Réception de M. Houdart de Lamotte
M. Houdart de Lamotte, ayant été élu par l’Académie française à la place laissée vacante par la mort de M. Thomas Corneille, y est venu prendre séance le samedi 8 février 1710, et a prononcé le discours qui suit :
Messieurs,
Que ne m’est-il permis de recueillir ici ce qu’on vous a dit de plus éloquent en de pareilles occasions ! Pourquoi faut-il des expressions différentes pour des sentimens semblables ? Ceux-mêmes que je remercie m’ont enlevé tout ce que j’aurois dû leur dire.
Tant de grands hommes ont eu à s’acquitter du devoir dont je m’acquitte, qu’il n’y a pas de honte à croire la matière épuisée : peut-être même y auroit-il de la justice à dispenser désormais ceux que vous recevrez parmi vous, d’un hommage tant de fois rendu, et auquel la reconnoissance la plus ingénieuse ne sauroit plus donner aucun air de nouveauté.
Je me trompe, Messieurs, mon insuffisance me rend injuste ; maintenez un usage qui n’humiliera que moi : j’admirerai avec plaisir dans ceux qui me suivront les ressources qui m’ont manqué.
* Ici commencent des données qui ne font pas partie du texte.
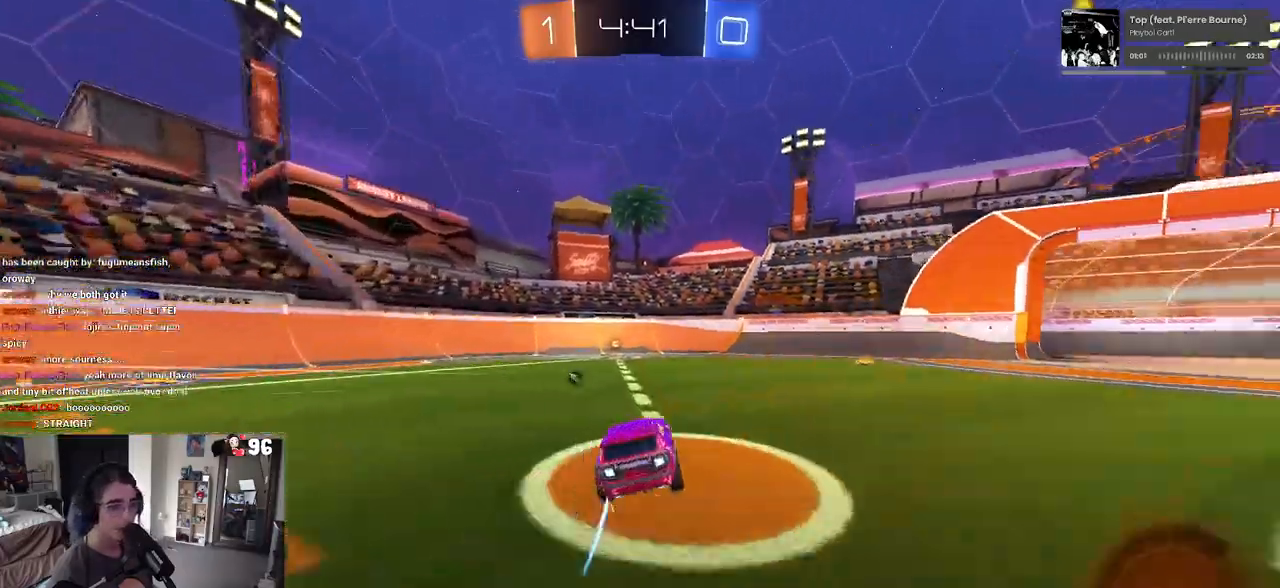
{"buttons": [], "left_stick": "center", "right_stick": "center", "events": [[17, "R1", "up"], [117, "left_stick", "left"], [250, "TRIANGLE", "down"], [267, "left_stick", "center"], [400, "TRIANGLE", "up"]]}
Je puis du moins vous donner un garant bien sûr de la haute idée que j’ai de la place où vous m’élevez ; c’est ce désir même d’être reçu parmi vous, si vif en moi dès sa naissance, tout chimérique que je l’ai cru ; ce désir qui m’a tenu lieu de génie, qui m’a dicté les Essais Lyriques dont vous avez agréé l’hommage, et qui, sous vos auspices, ont trouvé grace devant le public ; ce désir qui, industrieux à se servir lui-même, m’a fait tantôt orateur et tantôt poète pour mériter tous vos lauriers, qui m’a même enhardi plus d’une fois à vous remercier ici d’un suffrage unanime que j’osois regarder alors comme le présage de celui dont je vous rends graces en ce moment ; ce désir enfin qui du moindre de vos élèves, me fait devenir un de vos confrères.
Je prononce ce mot avec transport, et j’oublie un moment ce que je suis, pour ne vois que le mérite de ceux à qui vous daignez m’associer.
Quelque naissance, quelque dignité qui distingue la plupart d’entre vous, ce n’est point par cet éclat emprunté qu’ils m’éblouissent ; ils en ont un plus réel et plus indépendant. Qu’on rende ailleurs aux grands emplois et aux grands noms, ces hommages extérieurs que l’amour propre, habile à se dédommager, dément, quelquefois en secret, on n’honore ici que les talens et la vertu ; on n’y rend que ces respects sincères d’autant plus flatteurs pour ceux qui les reçoivent, qu’ils font le plaisir même de ceux qui les rendent.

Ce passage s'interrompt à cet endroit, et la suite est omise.